● **Exercise**
Repeat the listing below exactly.

● **Data provided**
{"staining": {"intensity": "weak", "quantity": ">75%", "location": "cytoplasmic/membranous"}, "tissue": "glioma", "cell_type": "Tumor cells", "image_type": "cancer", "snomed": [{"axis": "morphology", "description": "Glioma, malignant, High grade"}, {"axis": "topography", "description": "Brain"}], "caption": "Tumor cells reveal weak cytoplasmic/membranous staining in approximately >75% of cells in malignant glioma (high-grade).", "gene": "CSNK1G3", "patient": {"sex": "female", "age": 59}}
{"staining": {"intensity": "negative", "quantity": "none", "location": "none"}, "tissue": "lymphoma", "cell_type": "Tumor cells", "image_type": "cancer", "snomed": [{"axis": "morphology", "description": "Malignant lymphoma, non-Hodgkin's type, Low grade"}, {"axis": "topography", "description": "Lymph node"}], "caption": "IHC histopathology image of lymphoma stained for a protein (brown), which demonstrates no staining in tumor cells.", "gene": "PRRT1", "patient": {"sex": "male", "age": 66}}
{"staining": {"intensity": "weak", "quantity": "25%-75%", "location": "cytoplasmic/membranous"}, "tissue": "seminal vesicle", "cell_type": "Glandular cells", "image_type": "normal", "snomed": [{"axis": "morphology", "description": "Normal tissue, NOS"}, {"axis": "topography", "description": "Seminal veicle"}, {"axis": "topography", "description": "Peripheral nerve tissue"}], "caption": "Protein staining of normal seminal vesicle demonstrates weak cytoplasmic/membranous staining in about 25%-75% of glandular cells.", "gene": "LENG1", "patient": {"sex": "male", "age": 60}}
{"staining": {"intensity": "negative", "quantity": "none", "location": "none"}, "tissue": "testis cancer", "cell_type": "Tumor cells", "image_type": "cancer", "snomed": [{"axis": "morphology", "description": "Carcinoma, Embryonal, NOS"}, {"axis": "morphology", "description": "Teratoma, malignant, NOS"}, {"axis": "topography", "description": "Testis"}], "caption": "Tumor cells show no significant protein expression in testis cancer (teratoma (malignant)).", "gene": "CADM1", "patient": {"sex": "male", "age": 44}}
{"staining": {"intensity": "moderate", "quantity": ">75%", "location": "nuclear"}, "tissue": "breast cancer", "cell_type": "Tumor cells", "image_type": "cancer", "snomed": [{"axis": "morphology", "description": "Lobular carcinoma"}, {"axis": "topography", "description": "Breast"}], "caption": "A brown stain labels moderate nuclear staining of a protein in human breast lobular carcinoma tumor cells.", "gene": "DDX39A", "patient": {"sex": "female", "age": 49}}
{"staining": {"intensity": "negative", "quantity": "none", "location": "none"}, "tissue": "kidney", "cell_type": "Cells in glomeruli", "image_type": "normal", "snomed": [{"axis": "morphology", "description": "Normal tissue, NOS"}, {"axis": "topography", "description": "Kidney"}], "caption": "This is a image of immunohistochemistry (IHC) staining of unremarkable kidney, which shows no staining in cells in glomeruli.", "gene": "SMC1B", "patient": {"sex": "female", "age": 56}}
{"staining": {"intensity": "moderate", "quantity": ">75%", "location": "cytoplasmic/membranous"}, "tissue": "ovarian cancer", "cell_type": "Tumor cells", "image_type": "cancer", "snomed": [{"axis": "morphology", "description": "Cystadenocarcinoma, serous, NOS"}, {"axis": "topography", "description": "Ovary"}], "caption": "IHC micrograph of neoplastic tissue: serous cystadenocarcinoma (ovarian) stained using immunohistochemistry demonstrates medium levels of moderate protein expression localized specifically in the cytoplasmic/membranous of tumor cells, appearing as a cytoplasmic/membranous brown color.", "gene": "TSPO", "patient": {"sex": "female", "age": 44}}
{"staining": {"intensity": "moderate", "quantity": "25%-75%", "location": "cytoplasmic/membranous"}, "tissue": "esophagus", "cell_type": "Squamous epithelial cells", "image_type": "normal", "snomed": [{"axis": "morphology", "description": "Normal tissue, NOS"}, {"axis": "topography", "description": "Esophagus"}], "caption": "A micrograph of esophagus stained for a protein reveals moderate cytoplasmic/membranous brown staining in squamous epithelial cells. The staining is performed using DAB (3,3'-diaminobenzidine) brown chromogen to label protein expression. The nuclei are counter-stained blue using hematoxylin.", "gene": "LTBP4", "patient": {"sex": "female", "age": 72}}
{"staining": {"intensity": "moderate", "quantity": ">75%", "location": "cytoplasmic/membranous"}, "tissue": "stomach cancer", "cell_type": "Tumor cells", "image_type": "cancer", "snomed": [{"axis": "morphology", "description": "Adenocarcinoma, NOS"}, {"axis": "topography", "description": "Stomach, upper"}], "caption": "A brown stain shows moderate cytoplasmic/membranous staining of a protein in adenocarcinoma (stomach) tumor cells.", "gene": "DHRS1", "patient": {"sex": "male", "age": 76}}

● **Result**
{"staining": {"intensity": "weak", "quantity": ">75%", "location": "cytoplasmic/membranous"}, "tissue": "glioma", "cell_type": "Tumor cells", "image_type": "cancer", "snomed": [{"axis": "morphology", "description": "Glioma, malignant, High grade"}, {"axis": "topography", "description": "Brain"}], "caption": "Tumor cells reveal weak cytoplasmic/membranous staining in approximately >75% of cells in malignant glioma (high-grade).", "gene": "CSNK1G3", "patient": {"sex": "female", "age": 59}}
{"staining": {"intensity": "negative", "quantity": "none", "location": "none"}, "tissue": "lymphoma", "cell_type": "Tumor cells", "image_type": "cancer", "snomed": [{"axis": "morphology", "description": "Malignant lymphoma, non-Hodgkin's type, Low grade"}, {"axis": "topography", "description": "Lymph node"}], "caption": "IHC histopathology image of lymphoma stained for a protein (brown), which demonstrates no staining in tumor cells.", "gene": "PRRT1", "patient": {"sex": "male", "age": 66}}
{"staining": {"intensity": "weak", "quantity": "25%-75%", "location": "cytoplasmic/membranous"}, "tissue": "seminal vesicle", "cell_type": "Glandular cells", "image_type": "normal", "snomed": [{"axis": "morphology", "description": "Normal tissue, NOS"}, {"axis": "topography", "description": "Seminal veicle"}, {"axis": "topography", "description": "Peripheral nerve tissue"}], "caption": "Protein staining of normal seminal vesicle demonstrates weak cytoplasmic/membranous staining in about 25%-75% of glandular cells.", "gene": "LENG1", "patient": {"sex": "male", "age": 60}}
{"staining": {"intensity": "negative", "quantity": "none", "location": "none"}, "tissue": "testis cancer", "cell_type": "Tumor cells", "image_type": "cancer", "snomed": [{"axis": "morphology", "description": "Carcinoma, Embryonal, NOS"}, {"axis": "morphology", "description": "Teratoma, malignant, NOS"}, {"axis": "topography", "description": "Testis"}], "caption": "Tumor cells show no significant protein expression in testis cancer (teratoma (malignant)).", "gene": "CADM1", "patient": {"sex": "male", "age": 44}}
{"staining": {"intensity": "moderate", "quantity": ">75%", "location": "nuclear"}, "tissue": "breast cancer", "cell_type": "Tumor cells", "image_type": "cancer", "snomed": [{"axis": "morphology", "description": "Lobular carcinoma"}, {"axis": "topography", "description": "Breast"}], "caption": "A brown stain labels moderate nuclear staining of a protein in human breast lobular carcinoma tumor cells.", "gene": "DDX39A", "patient": {"sex": "female", "age": 49}}
{"staining": {"intensity": "negative", "quantity": "none", "location": "none"}, "tissue": "kidney", "cell_type": "Cells in glomeruli", "image_type": "normal", "snomed": [{"axis": "morphology", "description": "Normal tissue, NOS"}, {"axis": "topography", "description": "Kidney"}], "caption": "This is a image of immunohistochemistry (IHC) staining of unremarkable kidney, which shows no staining in cells in glomeruli.", "gene": "SMC1B", "patient": {"sex": "female", "age": 56}}
{"staining": {"intensity": "moderate", "quantity": ">75%", "location": "cytoplasmic/membranous"}, "tissue": "ovarian cancer", "cell_type": "Tumor cells", "image_type": "cancer", "snomed": [{"axis": "morphology", "description": "Cystadenocarcinoma, serous, NOS"}, {"axis": "topography", "description": "Ovary"}], "caption": "IHC micrograph of neoplastic tissue: serous cystadenocarcinoma (ovarian) stained using immunohistochemistry demonstrates medium levels of moderate protein expression localized specifically in the cytoplasmic/membranous of tumor cells, appearing as a cytoplasmic/membranous brown color.", "gene": "TSPO", "patient": {"sex": "female", "age": 44}}
{"staining": {"intensity": "moderate", "quantity": "25%-75%", "location": "cytoplasmic/membranous"}, "tissue": "esophagus", "cell_type": "Squamous epithelial cells", "image_type": "normal", "snomed": [{"axis": "morphology", "description": "Normal tissue, NOS"}, {"axis": "topography", "description": "Esophagus"}], "caption": "A micrograph of esophagus stained for a protein reveals moderate cytoplasmic/membranous brown staining in squamous epithelial cells. The staining is performed using DAB (3,3'-diaminobenzidine) brown chromogen to label protein expression. The nuclei are counter-stained blue using hematoxylin.", "gene": "LTBP4", "patient": {"sex": "female", "age": 72}}
{"staining": {"intensity": "moderate", "quantity": ">75%", "location": "cytoplasmic/membranous"}, "tissue": "stomach cancer", "cell_type": "Tumor cells", "image_type": "cancer", "snomed": [{"axis": "morphology", "description": "Adenocarcinoma, NOS"}, {"axis": "topography", "description": "Stomach, upper"}], "caption": "A brown stain shows moderate cytoplasmic/membranous staining of a protein in adenocarcinoma (stomach) tumor cells.", "gene": "DHRS1", "patient": {"sex": "male", "age": 76}}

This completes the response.